Portfolio selection using neural networks

In this paper we apply a heuristic method based on artificial neural networks (NN) in order to trace out the efficient frontier associated to the portfolio selection problem. We consider a generalization of the standard Markowitz mean-variance model which includes cardinality and bounding constraints. These constraints ensure the investment in a given number of different assets and limit the amount of capital to be invested in each asset. We present some experimental results obtained with the NN heuristic and we compare them to those obtained with three previous heuristic methods. The portfolio selection problem is an instance from the family of quadratic programming problems when the standard Markowitz mean-variance model is considered.

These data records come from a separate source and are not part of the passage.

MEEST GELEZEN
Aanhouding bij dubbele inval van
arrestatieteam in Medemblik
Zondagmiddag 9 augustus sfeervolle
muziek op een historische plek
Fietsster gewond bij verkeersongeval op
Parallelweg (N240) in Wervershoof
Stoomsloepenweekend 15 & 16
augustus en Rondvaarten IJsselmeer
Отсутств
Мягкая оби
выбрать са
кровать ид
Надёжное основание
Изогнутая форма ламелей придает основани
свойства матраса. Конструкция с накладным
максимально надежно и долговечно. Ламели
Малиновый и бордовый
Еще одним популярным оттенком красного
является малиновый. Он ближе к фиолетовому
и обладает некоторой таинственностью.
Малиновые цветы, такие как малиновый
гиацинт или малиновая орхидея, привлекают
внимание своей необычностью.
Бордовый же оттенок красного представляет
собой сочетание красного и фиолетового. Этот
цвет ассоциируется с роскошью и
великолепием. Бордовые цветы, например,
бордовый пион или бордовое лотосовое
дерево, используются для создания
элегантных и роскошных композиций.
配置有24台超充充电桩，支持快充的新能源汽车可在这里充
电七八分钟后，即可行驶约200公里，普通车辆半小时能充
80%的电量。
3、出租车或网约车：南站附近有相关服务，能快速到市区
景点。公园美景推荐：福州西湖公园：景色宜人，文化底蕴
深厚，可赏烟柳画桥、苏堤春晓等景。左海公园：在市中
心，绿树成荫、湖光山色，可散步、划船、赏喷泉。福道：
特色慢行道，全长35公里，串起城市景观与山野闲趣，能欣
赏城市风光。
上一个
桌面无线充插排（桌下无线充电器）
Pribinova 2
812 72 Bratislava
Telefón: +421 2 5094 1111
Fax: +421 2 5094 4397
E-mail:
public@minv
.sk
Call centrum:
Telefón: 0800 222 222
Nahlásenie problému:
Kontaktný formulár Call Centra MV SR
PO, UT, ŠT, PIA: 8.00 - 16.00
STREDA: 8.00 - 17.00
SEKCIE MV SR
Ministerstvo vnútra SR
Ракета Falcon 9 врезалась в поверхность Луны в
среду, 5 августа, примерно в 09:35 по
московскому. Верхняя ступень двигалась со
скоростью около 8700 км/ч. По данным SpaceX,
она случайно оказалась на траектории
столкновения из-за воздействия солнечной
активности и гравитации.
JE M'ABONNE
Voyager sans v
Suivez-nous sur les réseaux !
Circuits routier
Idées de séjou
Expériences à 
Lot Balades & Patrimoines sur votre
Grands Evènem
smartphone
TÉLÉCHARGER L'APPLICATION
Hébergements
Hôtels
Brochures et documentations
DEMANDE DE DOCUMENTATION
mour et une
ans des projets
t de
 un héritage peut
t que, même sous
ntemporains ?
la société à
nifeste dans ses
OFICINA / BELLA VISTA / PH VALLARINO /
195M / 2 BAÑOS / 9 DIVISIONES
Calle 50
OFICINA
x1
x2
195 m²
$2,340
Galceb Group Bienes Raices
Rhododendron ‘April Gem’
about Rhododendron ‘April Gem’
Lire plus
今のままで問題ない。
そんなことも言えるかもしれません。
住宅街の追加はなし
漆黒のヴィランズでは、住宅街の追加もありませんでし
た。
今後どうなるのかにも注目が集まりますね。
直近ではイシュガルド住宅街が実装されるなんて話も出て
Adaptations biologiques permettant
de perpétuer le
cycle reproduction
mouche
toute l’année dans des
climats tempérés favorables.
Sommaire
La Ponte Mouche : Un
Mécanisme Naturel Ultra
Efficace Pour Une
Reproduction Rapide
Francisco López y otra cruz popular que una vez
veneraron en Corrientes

But if this model is generalized to include cardinality and bounding constraints, then the portfolio selection problem becomes a mixed quadratic and integer programming problem. When considering the latter model, there is not any exact algorithm able to solve the portfolio selection problem in an efficient way. The use of heuristic algorithms in this case is imperative. In the past some heuristic methods based mainly on evolutionary algorithms, tabu search and simulated annealing have been developed. The purpose of this paper is to consider a particular neural network (NN) model, the Hopfield network, which has been used to solve some other optimisation problems and apply it here to the portfolio selection problem, comparing the new results to those obtained with previous heuristic algorithms.